═══ DATA EXTRACTS
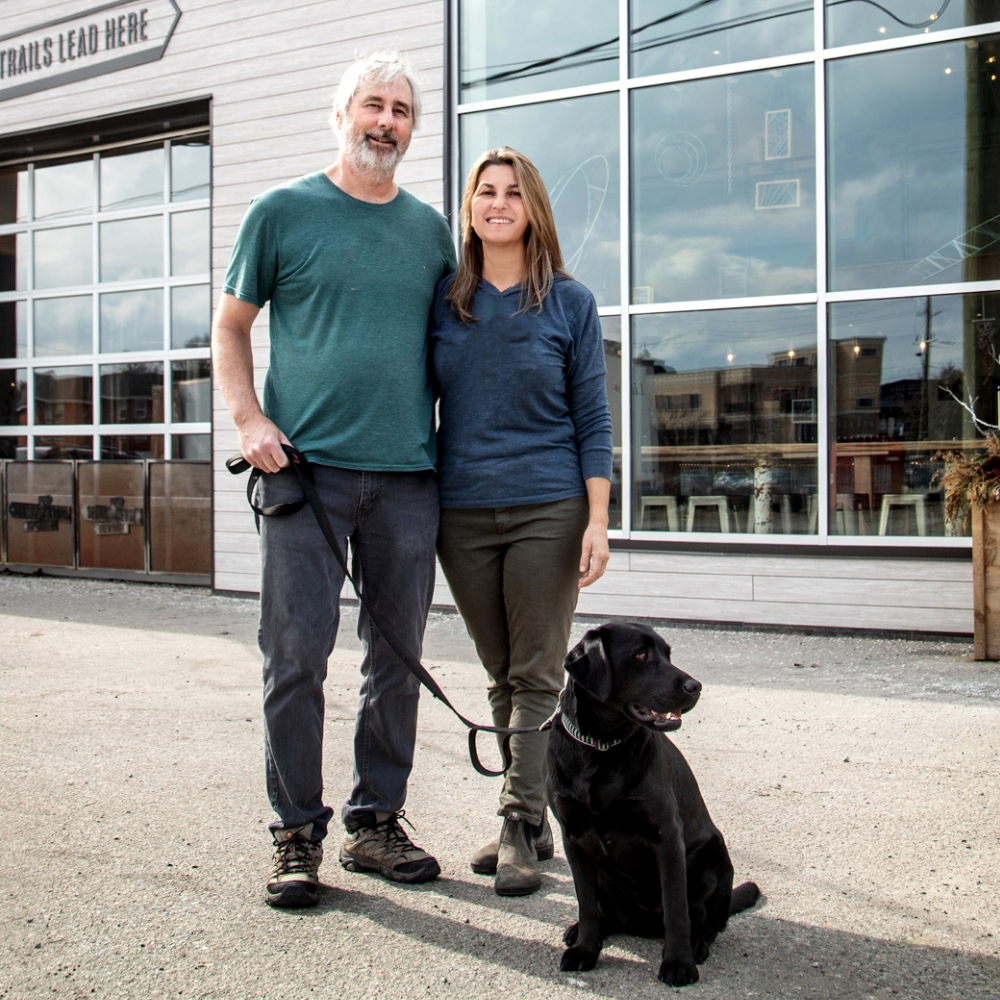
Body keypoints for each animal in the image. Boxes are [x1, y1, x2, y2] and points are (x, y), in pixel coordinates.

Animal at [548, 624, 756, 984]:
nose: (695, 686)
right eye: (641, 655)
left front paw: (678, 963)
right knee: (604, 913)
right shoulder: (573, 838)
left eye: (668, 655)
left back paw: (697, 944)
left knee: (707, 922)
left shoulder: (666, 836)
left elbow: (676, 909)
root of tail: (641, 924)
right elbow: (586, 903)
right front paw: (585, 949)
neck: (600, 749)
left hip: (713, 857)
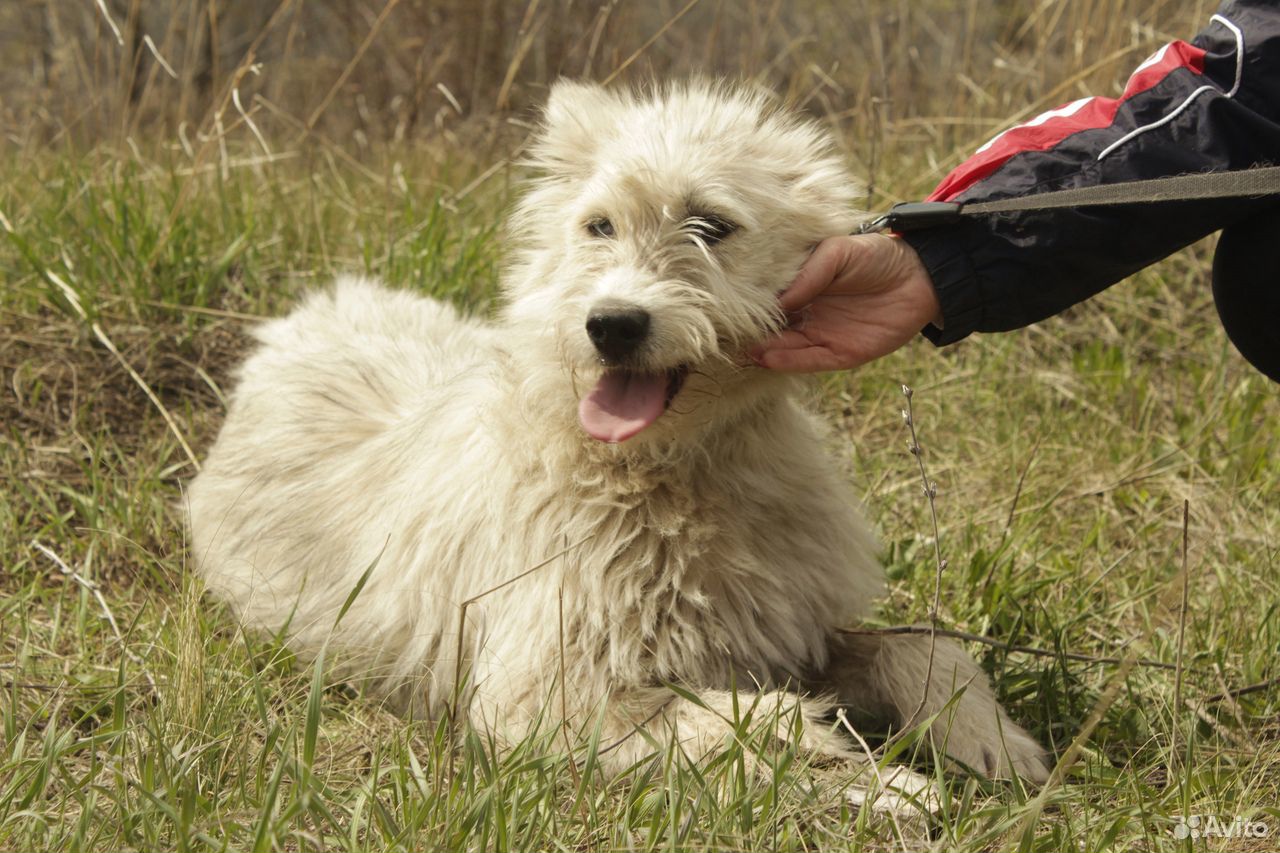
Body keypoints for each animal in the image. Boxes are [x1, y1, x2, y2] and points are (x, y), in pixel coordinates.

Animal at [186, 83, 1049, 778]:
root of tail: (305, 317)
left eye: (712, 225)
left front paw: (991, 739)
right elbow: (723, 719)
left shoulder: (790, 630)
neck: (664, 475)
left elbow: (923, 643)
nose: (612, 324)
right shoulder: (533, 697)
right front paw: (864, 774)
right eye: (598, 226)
══════
═══ DATA EXTRACTS
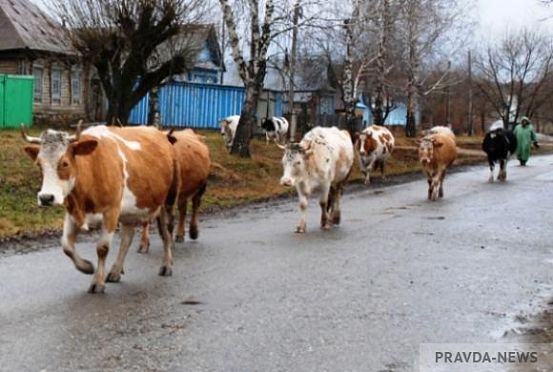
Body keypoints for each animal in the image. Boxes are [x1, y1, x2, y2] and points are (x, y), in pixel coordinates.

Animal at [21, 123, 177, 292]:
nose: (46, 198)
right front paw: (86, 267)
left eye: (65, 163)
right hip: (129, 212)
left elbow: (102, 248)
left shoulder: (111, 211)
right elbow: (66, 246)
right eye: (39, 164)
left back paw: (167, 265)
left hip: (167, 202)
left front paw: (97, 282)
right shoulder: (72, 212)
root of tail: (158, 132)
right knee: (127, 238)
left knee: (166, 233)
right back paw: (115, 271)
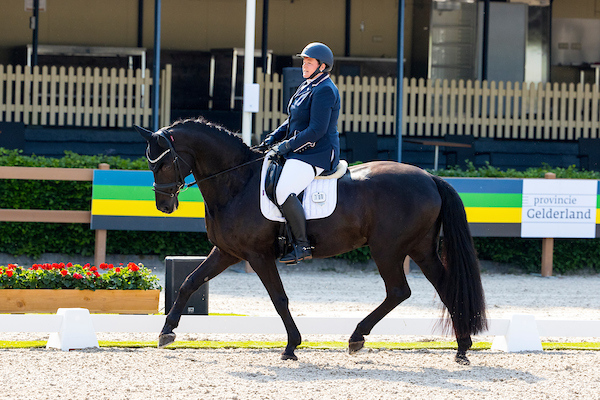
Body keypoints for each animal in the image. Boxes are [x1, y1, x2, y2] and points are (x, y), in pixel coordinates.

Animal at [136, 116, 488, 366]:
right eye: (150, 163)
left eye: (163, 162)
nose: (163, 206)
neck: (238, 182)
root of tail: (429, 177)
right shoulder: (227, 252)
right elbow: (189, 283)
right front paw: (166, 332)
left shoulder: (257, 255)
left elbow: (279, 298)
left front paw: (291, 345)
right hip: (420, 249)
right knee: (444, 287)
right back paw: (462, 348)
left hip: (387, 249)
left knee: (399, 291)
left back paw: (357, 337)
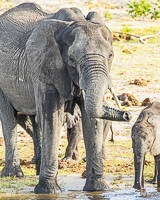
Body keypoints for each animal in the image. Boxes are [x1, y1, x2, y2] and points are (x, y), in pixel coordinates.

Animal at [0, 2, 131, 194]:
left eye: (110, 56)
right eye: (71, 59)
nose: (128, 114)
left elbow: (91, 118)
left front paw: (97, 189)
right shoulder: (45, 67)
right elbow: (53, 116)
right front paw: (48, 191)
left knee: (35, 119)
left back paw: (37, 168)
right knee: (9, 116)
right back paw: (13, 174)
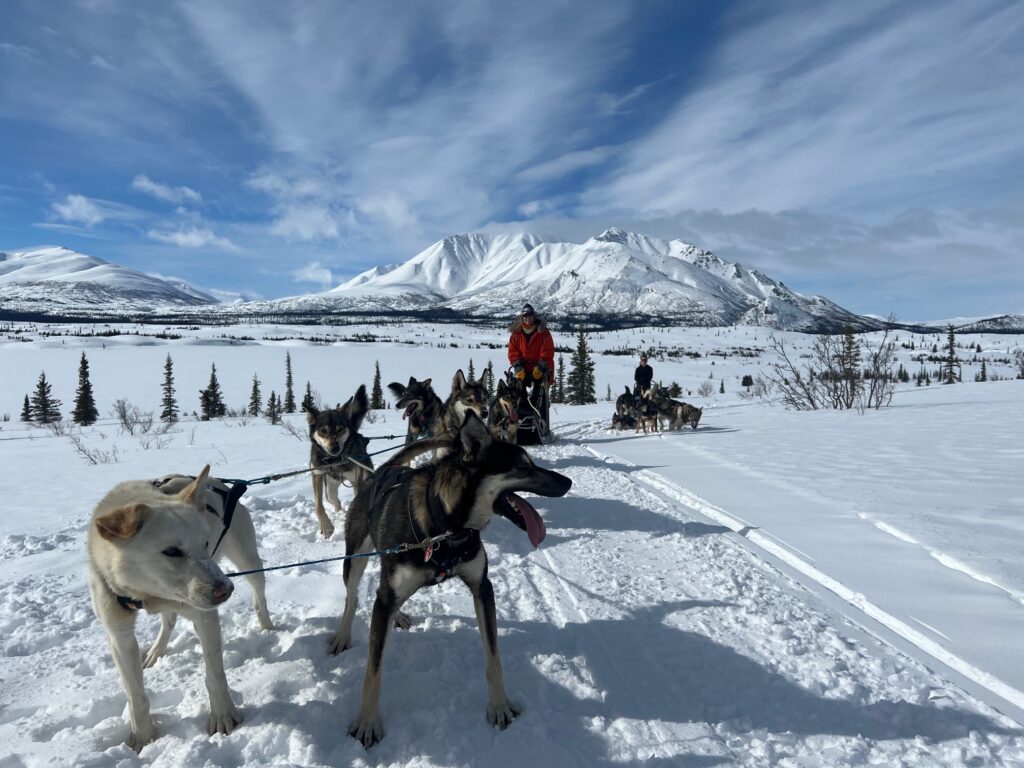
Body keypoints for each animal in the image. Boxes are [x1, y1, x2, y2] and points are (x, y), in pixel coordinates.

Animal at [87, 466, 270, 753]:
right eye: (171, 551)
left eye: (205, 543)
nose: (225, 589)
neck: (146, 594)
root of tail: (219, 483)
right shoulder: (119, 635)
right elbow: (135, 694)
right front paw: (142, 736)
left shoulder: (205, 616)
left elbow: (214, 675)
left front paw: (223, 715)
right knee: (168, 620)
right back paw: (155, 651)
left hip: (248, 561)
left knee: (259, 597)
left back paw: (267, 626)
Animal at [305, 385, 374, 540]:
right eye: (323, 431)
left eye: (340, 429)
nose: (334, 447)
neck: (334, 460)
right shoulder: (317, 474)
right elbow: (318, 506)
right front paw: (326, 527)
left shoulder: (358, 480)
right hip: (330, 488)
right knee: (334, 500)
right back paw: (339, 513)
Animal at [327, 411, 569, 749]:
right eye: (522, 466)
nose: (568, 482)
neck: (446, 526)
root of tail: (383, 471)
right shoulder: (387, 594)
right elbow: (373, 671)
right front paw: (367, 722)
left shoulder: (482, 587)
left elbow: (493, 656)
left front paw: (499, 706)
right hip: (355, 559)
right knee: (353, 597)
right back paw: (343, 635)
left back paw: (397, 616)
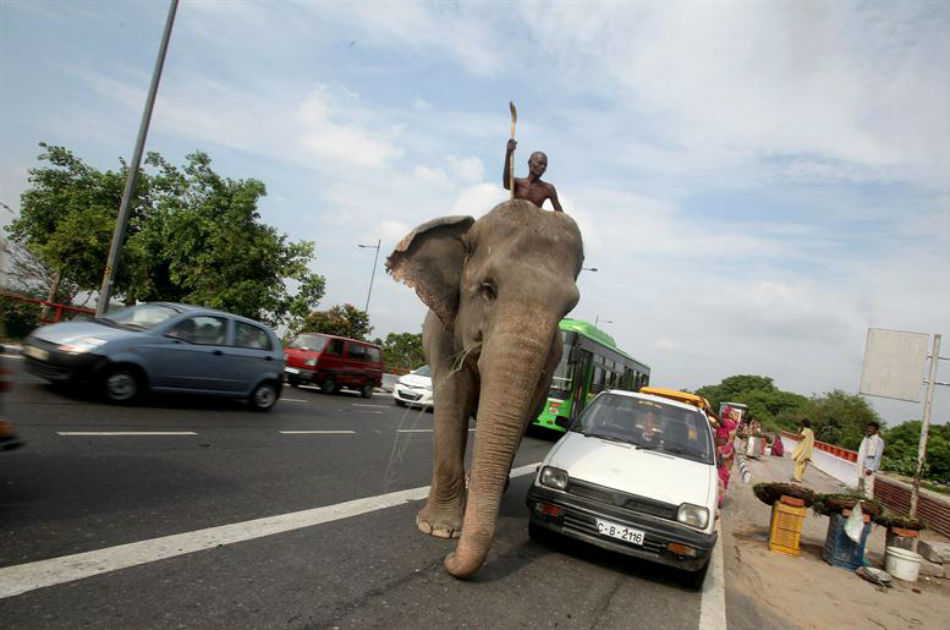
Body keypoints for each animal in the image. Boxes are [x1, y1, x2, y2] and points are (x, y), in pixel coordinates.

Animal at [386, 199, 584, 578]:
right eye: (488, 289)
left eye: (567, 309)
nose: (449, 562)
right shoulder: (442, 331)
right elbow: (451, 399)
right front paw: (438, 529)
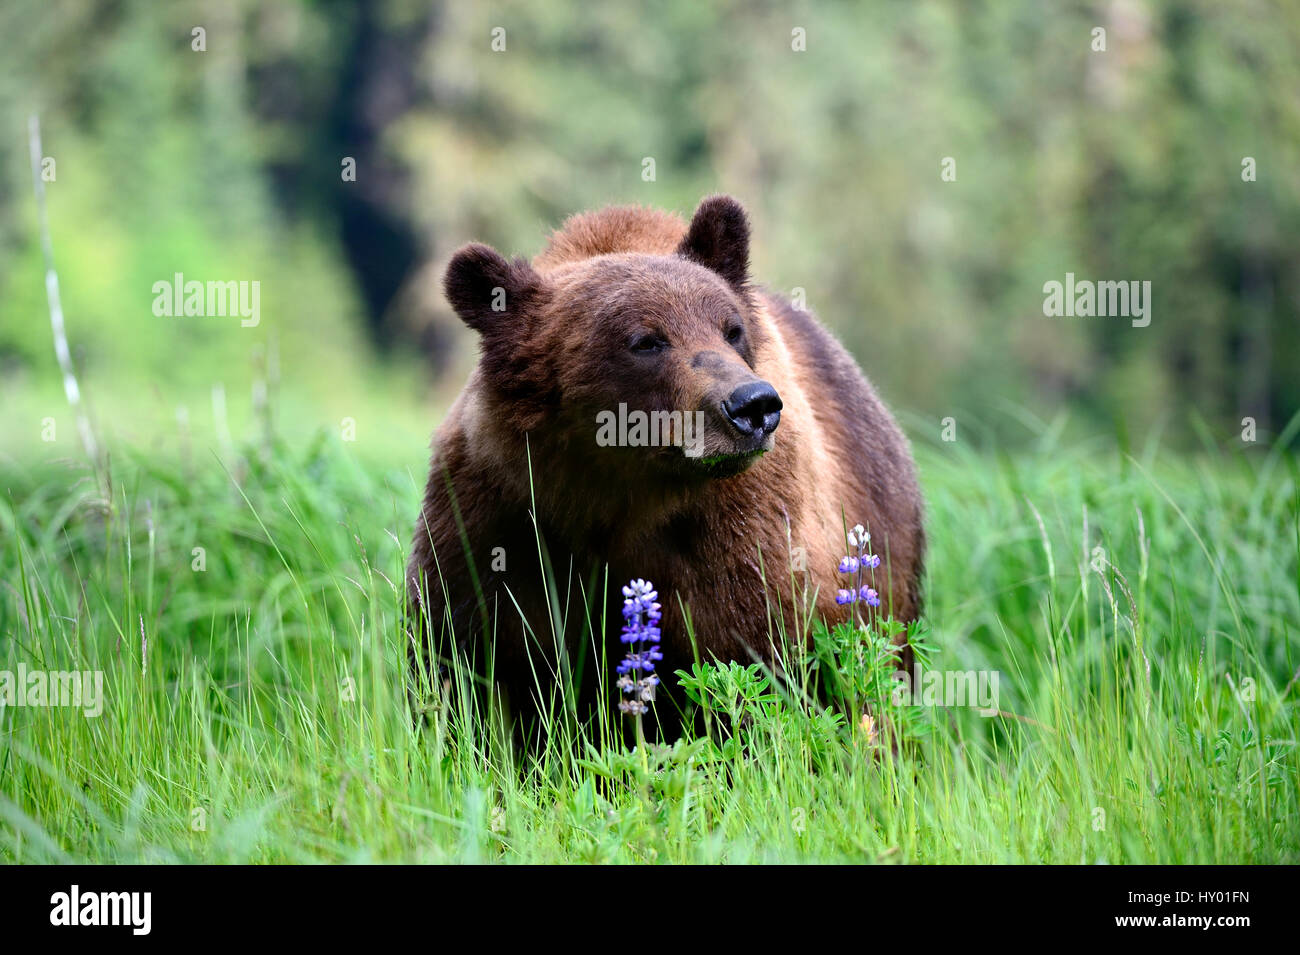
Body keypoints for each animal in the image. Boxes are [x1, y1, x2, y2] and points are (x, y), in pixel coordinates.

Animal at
══════
YOUR INSTRUCTIONS
All that belongs in the answer is the run of lines above from the line containing "nose: (334, 447)" through the line containing "neck: (446, 526)", exactly as written.

SOLUTION TO THE EXERCISE
nose: (334, 447)
neck: (334, 460)
right shoulder: (317, 474)
right elbow: (318, 506)
right front paw: (326, 527)
left shoulder: (358, 480)
right hip: (330, 488)
right knee: (334, 500)
right back paw: (339, 513)
Animal at [327, 411, 569, 749]:
right eye: (522, 466)
nose: (568, 482)
neck: (446, 526)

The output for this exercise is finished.